Laut Jekaterinas Beschreibung gab es im Lager zweiunddreißig Baracken, in einem Teil waren Kriegsgefangene und einem anderen Teil politische Gefangene. Ihre Lagernummer war SU-79265. Die Gefangenen wurden täglich zur Überprüfung auf den Hauptplatz des Lagers hinausgeführt. Wenn jemand zu schwach war und nicht gehen konnte, wurde sie, laut Jekaterinas Erinnerungen, gewaltsam herausgeschleppt und am Ende der Reihe zu Boden geworfen. Die Aufseherinnen wandten körperliche Gewalt an. Die Zählung der Gefangenen dauerte manchmal mehrere Stunden. Jekaterina erinnert sich an die Zeit im Lager:
"Metallbottiche mit Essen wurden auf Wagen geladen. (...) Einmal konnten sie vorne nicht festgehalten werden (...) und der Wagen rollte zum Krematorium, und dort waren nackte Leichen aufgestapelt, der Wagen fuhr in sie rein, und sie [die Stapel] fielen auseinander. Das Krematorium kam mit dem Verbrennen der Leichen nicht hinterher."
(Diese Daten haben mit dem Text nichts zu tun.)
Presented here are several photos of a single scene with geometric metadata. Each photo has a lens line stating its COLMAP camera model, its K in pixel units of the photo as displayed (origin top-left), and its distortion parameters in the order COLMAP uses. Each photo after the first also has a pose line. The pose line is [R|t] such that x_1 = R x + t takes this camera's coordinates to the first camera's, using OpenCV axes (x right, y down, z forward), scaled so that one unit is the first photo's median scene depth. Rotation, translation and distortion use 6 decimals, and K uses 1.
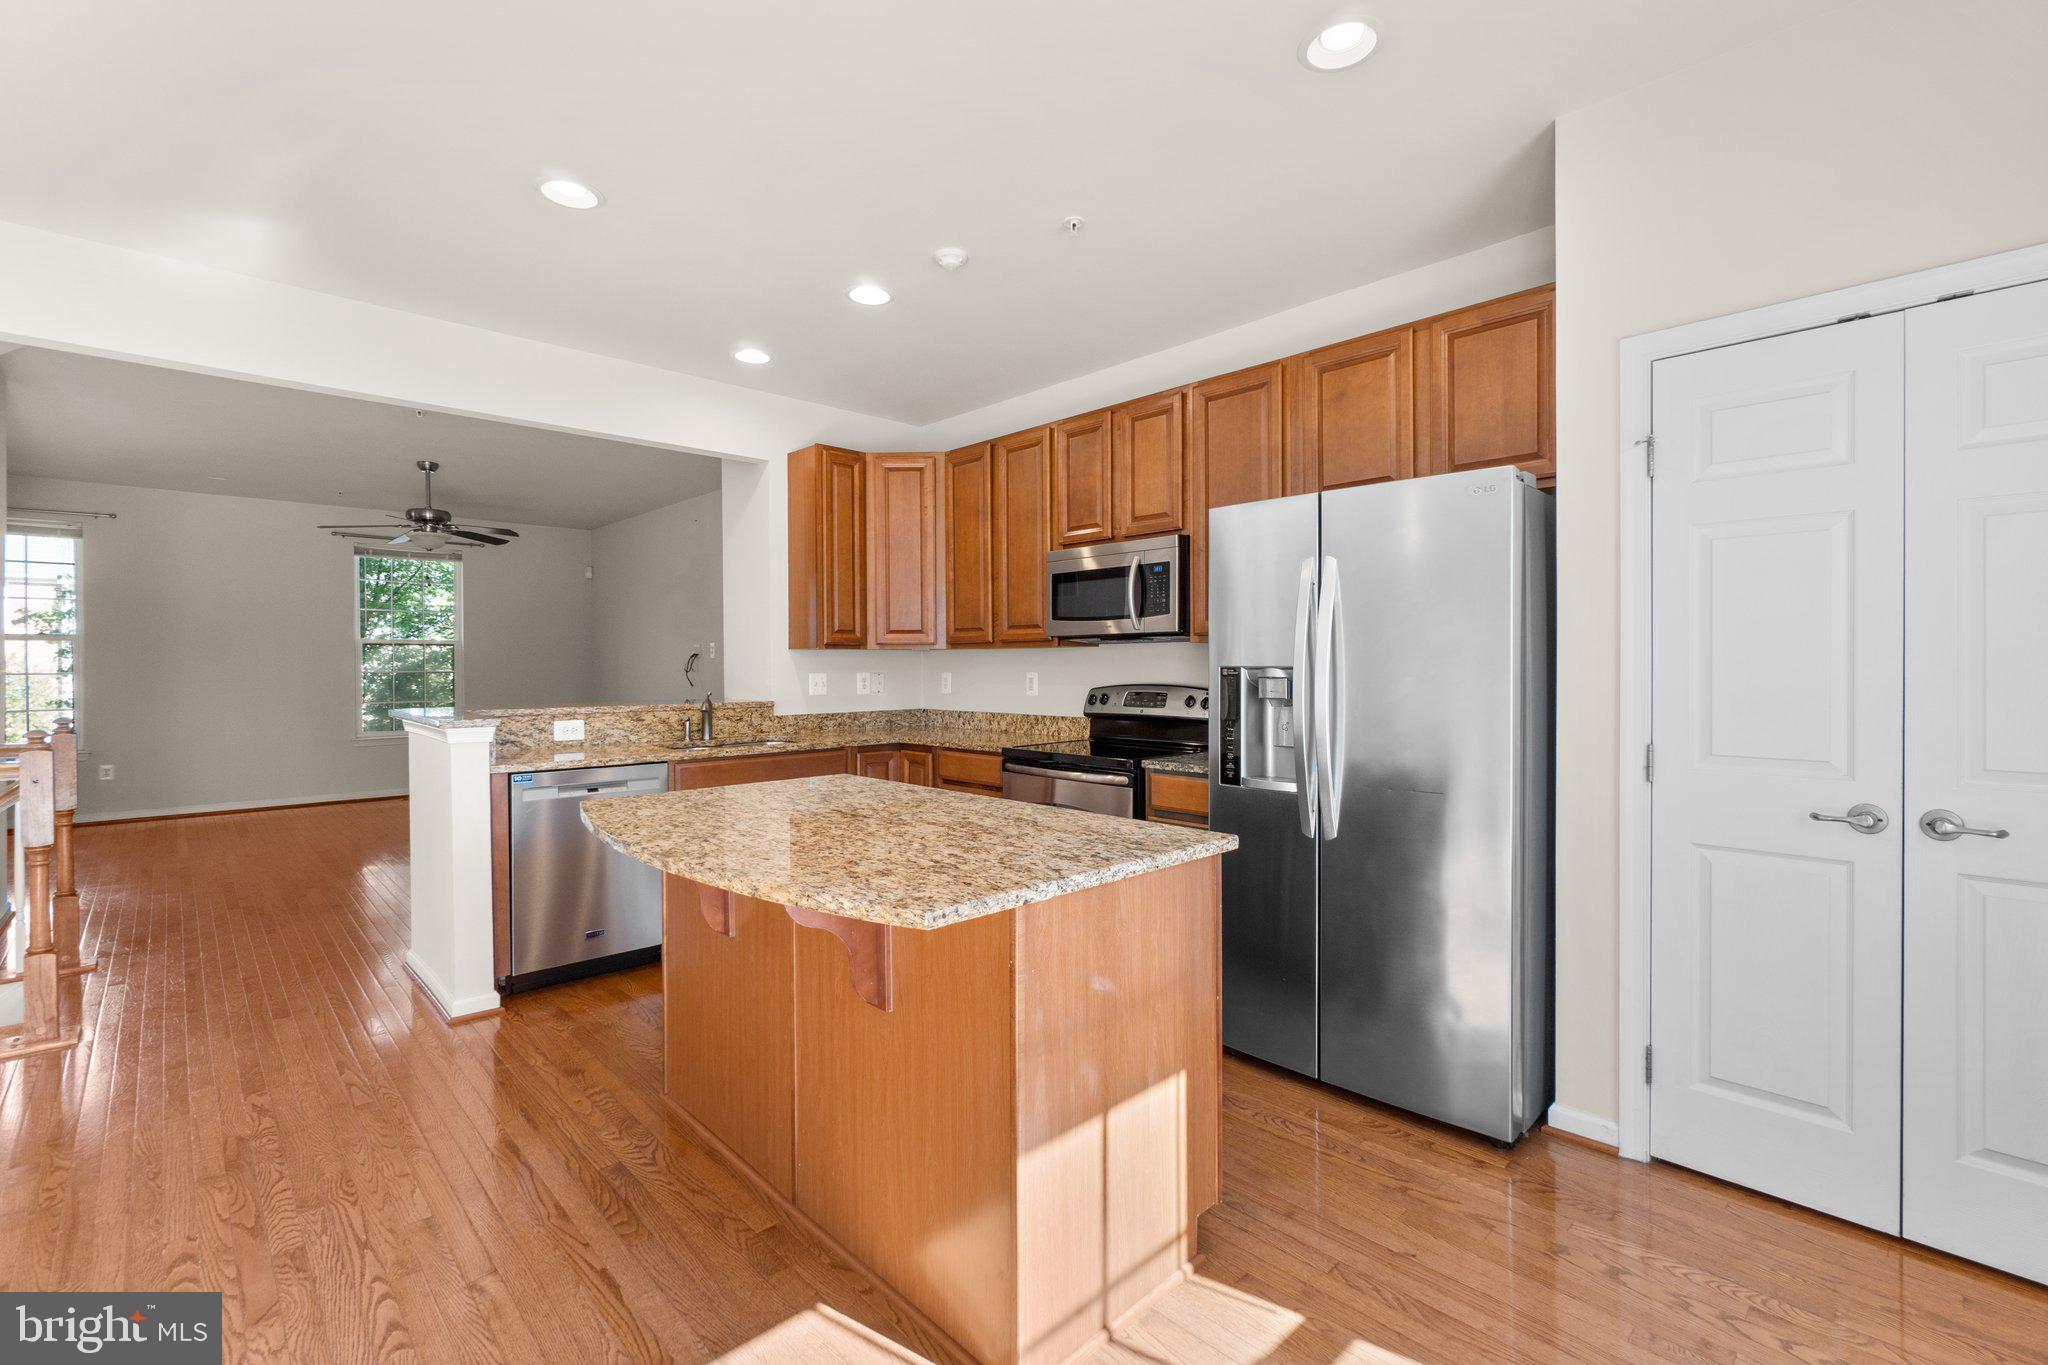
lens RADIAL K [[891.3, 0, 1020.9], [0, 891.3, 671.1], [0, 0, 1]] dist [-0.001852, 0.000257]
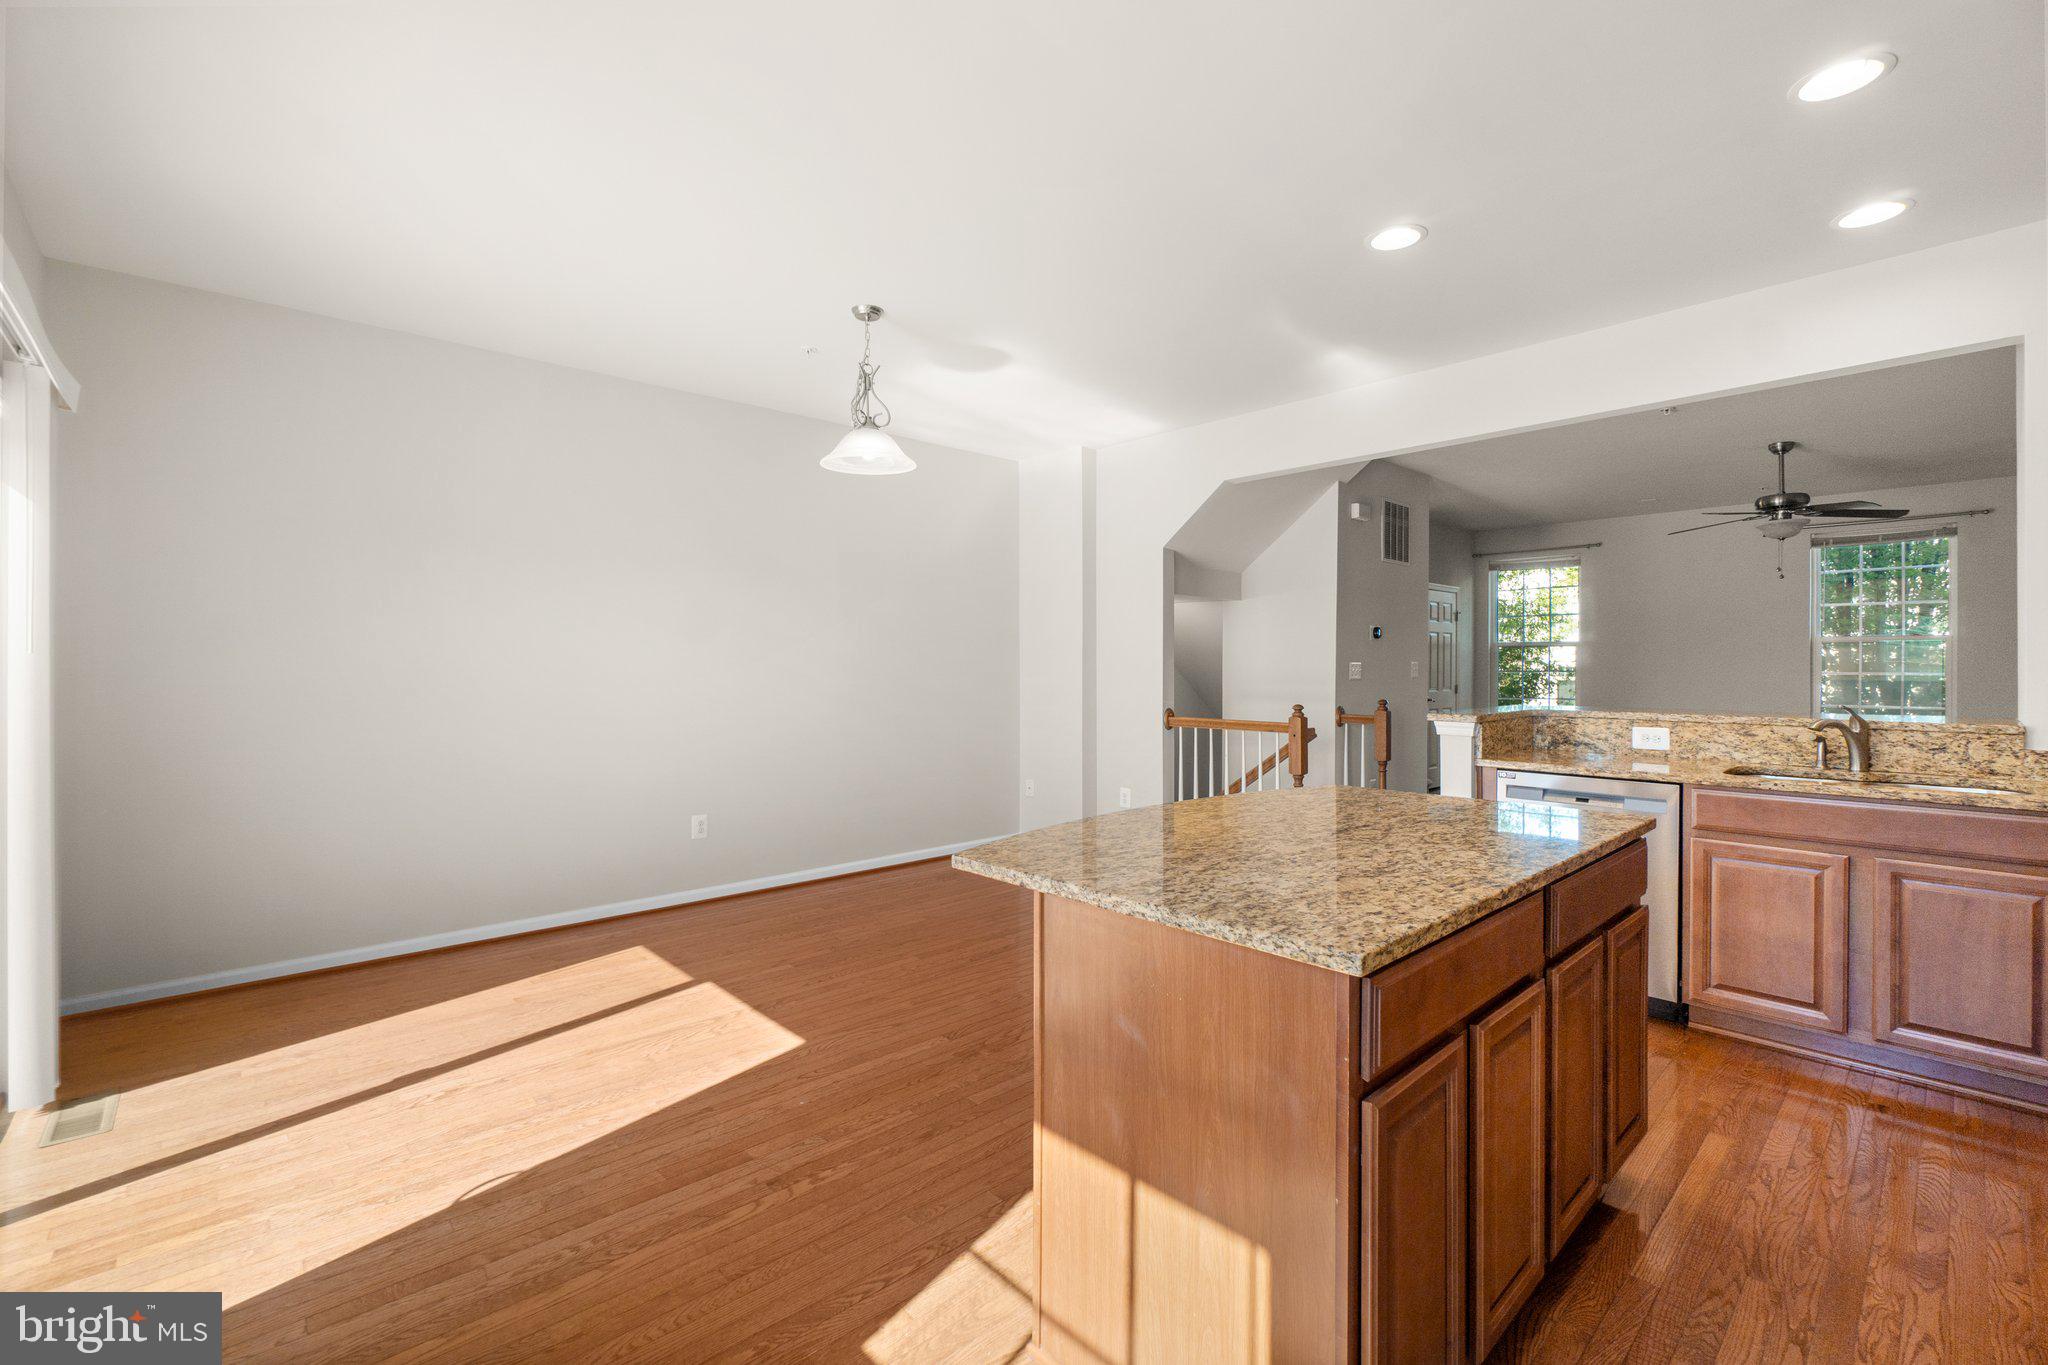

Anfang 1945 kam ein Häftlingstransport ins Konzentrationslager Ravensbrück, in dem auch Kinder aus dem Konzentrationslager Auschwitz-Birkenau (heute bei Oświęcim, Polen). Jekaterina erinnert sich, dass die Kinder ermordet werden sollten:
„(…) Wir gingen zum Lagerkommandanten und baten darum, die Kinder in unsere Obhut zu geben. Man antwortete uns, dass sie kein Essen bekommen würden. Sie überließen uns die Kinder. Jeden Tag schnitten wir von unserem Sägemehl-Brot ein Stück für die Kinder ab. Sie hatten Lagernummern an ihren Armen tätowiert. In unserer fürsorglichen Obhut blieben die Kinder am Leben.“
Nach der Befreiung des Lagers adoptierten einige Kriegsgefangene diese Kinder. Einige fanden ihre Eltern wieder. Mit einigen Kindern hielt Jekaterina Kontakt:
„Lilja in Moskau, sie wurde adoptiert. Sie war drei Jahre alt und erinnert sich nicht einmal an ihre Eltern und aus welchem Land sie stammt. Ihre Mutter starb in Auschwitz. Galja aus Weißrussland wurde ebenfalls von Maria, einer ehemaligen Kriegsgefangenen aus der Nähe von Moskau, adoptiert. Stella ist in Leningrad.“
* Das Geburtsdatum wurde anhand von Angaben aus den Quellen errechnet. Ihr letzter Brief an den Verein „Контакты-Kontakte e. V“ stammt vom Dezember 2011 wurde aus Moskau, Russland abgesendet. Es liegen keine Informationen über Jekaterinas Schicksal nach der Befreiung vor.
Als Lagerkommandant wurde der Leiter eines Kriegsgefangen-, Konzentrations– oder Arbeitslagers bezeichnet.
Quelle: Briefe von Jekaterina Gorewa an die Organisation „Контакты-Kontakte e. V.„, Archiv des Museums Berlin-Karlshorst.